Thursday, 25 April 2013

First Full Moon Report

Full moon update!

Here I am about to go to bed and read a little bit more of Brian Cox's Wonders of the Universe.  Thursday is science day, after all.  I started reading Stephen Hawkings in the first week of the challenge, and now that I am done with his dense tome, I need something else.  Thankfully there are many many pictures in Cox's version.  And explanatory diagrams.  Note that Hawkings didn't have any pictures, it's just that his pictures didn't actually make it any easier to understand what he was trying to say.  With Cox, you can almost hear his soft Lancashire Lilt as you read the text, and you can see his pretty face, and then you picture him dancing to Things Can Only Get Better and suddenly you have to reread the page from the beginning again.  Clearly I'm easily distracted when it comes to science books.  Jokes aside, I do like his book.

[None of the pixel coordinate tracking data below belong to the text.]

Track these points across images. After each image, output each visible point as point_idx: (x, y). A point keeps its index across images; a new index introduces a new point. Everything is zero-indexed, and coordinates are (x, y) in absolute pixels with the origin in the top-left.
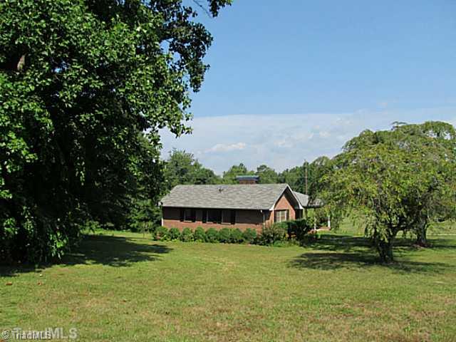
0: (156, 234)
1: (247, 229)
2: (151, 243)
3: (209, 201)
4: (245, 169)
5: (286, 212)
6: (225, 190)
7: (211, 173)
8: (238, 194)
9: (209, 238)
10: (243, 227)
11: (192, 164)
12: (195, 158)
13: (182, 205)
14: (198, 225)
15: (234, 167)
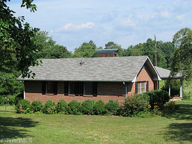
0: (18, 107)
1: (110, 101)
2: (15, 116)
3: (71, 74)
4: (95, 46)
5: (145, 84)
6: (86, 63)
7: (64, 50)
8: (99, 66)
9: (72, 110)
10: (105, 99)
11: (47, 41)
12: (49, 36)
13: (43, 79)
14: (60, 98)
15: (84, 44)
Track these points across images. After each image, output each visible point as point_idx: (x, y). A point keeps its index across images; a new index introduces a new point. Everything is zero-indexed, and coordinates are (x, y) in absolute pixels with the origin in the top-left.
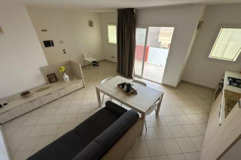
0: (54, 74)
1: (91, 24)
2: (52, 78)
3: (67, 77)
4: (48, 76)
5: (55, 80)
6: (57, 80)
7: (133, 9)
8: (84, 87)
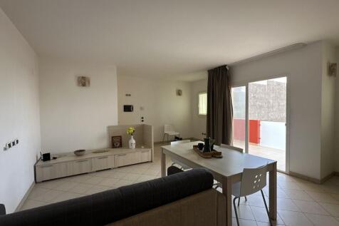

I really wanted to have finished 10 books by the time I got to the full moon.  There was no chance I was going to finish Dickens' Copperfield or Steve Jobs biography over the weekend but I needed something new to read on Monday and I picked up Beryl Bainbridge's The Bottle Factory Outing which she wrote in 1974.  It was Shortlisted for the Booker Prize and won the Guardian Fiction Prize.

At less than 200 pages long I felt this would be a doddle to finish in a day... but I was wrong.  Not a doddle.  Actually I thought it might be down to Mondayitis that I just could not concentrate on the prose, but David has just called me from Cornwall (he's been at a conference) and he's just started it, 50 pages in, and he too is finding it difficult to get into the rhythm of it.  Certainly by 100 pages (where I got to by Monday night) you are well acquainted with the characters enough to begin to enjoy the read, but there is a point at the beginning where it is all a bit muddled, as if Beryl wants us all to pay very close attention to what she is saying, else we might as well just pack up and leave if we aren't going to concentrate.

For DAvid it may be that he has just finished The Snow Child.  We gushed a bit about that one on the phone for a while there. I did so much enjoy Eowyn Ivey's novel.  And to think this is her first novel.  Wonderful stuff.  But I digress.....

So I didn't get to finish Bainbridge's book on Monday, and Tuesday was Cloud Atlas day.  I very much am enjoying reading this, but I got to within 100 pages of the end of it and I just could not read any further.... I was so tired!  I was practically falling asleep trying to read on. I stopped.  So Tuesday, no luck, still the book remains unfinished and still I had only finished nine books!

Then yesterday I cracked a book in a day.  I picked up James Carnac's The Autobiography of Jack The Ripper.  Clearly this is a work of fiction, but it is packaged as if it is a real manuscript.  Whatever, given that it supposedly dates back to the early twenties it is probably one of the very first novels to be written about an actual serial killer who has no motive to kill his victims other than he enjoys it.  Oddly enough, found amongst the personal papers of the creator of Larry the Lamb.  Perhaps he had a dark side?  Who knows.  It was published last year, although it came to light a few years previously.  I found it quite enjoyable, but then I do like a bit of a murder mystery thriller.  Funny, really, as to why Jack the Ripper became so famous.  I guess it has something to do with him being one of the first serial killers, although if you read Colin Wilson's excellent treatise on the subject you'll find that there were others, previously, although they were quite rare.



So I managed my 10 books by the Full Moon.  AND I am well into 7 more.  At this rate, I will have no problem completing the challenge.  Mind you, I've still got that Dickens to get through.... and another 89 books as well!!